I make smiley faces in my peanut butter when I make a PB&J sandwich. Why wouldn’t you?

I draw Van Halen, ZZ Top and AC/DC logos in the margins of my notepad as I take notes during important meetings.

I eat parking tickets. Whenever I get one, I crumple it up into a ball, chew it up and swallow it. It makes me feel better about having gotten one in the first place.

Weird things? Not me! :smiley:

But I do do a few things that are a little… different… than most people.

When I yawn, I actually say “Yawn” (either before, during or after, depends)

I make… interesting… noises when I stretch.

I “Hi, Opal” my non-SDMB friends (How else am I going to get them curious enough to join??!!!)

The minute I walk in the door of my apartment, I get undressed.

I set the alarm about 15 minutes early so I can hit the snooze button twice before I get up.

Other than that, I think I’m pretty mainstream. I mean, everyone has oreo cookies for breakfast, don’t they? :wink:

I corrected every unintentional misspelling of “weird” in this thread, how’s that?

Other than that, I do nothing that could even remotely be considered weird. At least, according to Freud.

erm. I’m pretty average. i can’t think of anything wierd i do, soo vanilla.
erm. I hate using mice when i am on teh computer, adn it agitates me when people insist on using them to do tasks that can be done with shortcuts.
erm…
When i pour milk onto cereal i always pour the milk over teh top of all teh cereal, rater than in the middle of the bowl, so that i get all teh cereal soggy. oh, adn when i reach the end of teh cereal there is hardly ever any milk at the bottom.

I ramble about utter bunk to anyone who will listen. i freeze up wehn i am talking to people i dont know. adn if i think about what i am talking about to my friends i freeze up too. its been years adn i still do it.
If i am talking about something i know is right, i still go red int eh face, adn get accused of lying.

i go red at anything.

I overheat all the time, sweating and everything. I eat icecubes when i am out just to keep me normal.

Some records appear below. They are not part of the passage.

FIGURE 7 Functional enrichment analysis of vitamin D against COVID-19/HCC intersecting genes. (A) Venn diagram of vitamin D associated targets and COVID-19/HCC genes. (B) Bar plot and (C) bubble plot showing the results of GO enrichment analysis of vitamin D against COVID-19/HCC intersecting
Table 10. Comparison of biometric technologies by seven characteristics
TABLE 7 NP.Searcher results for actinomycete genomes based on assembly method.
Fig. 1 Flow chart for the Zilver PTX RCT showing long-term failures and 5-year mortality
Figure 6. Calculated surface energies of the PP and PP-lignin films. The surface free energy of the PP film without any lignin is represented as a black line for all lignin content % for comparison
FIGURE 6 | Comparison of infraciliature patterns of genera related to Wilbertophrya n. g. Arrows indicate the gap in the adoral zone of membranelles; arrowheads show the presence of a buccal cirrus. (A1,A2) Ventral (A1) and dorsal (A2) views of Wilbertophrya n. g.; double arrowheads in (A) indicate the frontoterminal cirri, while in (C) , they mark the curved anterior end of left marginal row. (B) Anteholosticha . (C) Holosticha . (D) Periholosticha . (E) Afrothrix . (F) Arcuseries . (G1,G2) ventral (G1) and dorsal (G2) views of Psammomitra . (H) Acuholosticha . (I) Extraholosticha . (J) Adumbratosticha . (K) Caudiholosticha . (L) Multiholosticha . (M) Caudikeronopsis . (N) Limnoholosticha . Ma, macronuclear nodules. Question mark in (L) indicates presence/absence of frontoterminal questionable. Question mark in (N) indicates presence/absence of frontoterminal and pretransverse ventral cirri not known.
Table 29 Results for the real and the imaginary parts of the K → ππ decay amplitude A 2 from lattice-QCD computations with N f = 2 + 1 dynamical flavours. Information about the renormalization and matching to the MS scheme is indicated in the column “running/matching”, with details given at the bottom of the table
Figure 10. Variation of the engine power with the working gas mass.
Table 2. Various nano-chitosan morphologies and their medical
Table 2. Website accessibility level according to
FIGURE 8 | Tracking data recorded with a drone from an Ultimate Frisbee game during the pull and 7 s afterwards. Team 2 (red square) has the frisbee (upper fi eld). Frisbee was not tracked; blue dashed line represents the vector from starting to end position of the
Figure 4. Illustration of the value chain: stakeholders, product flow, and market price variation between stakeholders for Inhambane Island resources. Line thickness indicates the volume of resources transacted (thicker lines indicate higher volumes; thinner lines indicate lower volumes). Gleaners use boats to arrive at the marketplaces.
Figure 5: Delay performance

My eyes water wehn i walk past strangers who look at me.
i cant help it.

i clean my teeth while i tidy up the house.

i cant vacume when other people are in teh house other than my sister, cos i need music up so loud u cant hear the cleaner.

Nothing extraordinary, but hey, some pwople might think some of it worthy of note.

I call people “Larry”

I like to wash the dishes naked. This sometimes can be a problem when company is over.

Jessica thinks this is weird:

I like cream in my iced coffee, but no sugar. And I like sugar in my hot coffee, but no cream.

Even I think this is weird but I can’t help it:

Everytime I pass under a yellow light, I do a quick little Romanian blessing.

Oh well. :slight_smile:

not you

I sing to my bunnies…

“Sugar, la la la la la la,
Oh, Bunny Bunny…”

I’ve been told thats weird, but the bunnies like it.

Also, I like to eat green onions dipped in salt - yummy.

Al.

What is your webcam address so we can all watch you being weird? :slight_smile:

Nothing. I don’t do anything weird. I used to think I was weird, but several years ago, I came to the realization that I was not weird at all.

Everybody else is weird, I am normal.

When I see the misspelling “wierd”, I take it as a misspelling of “wired”. As in Wired Magazine.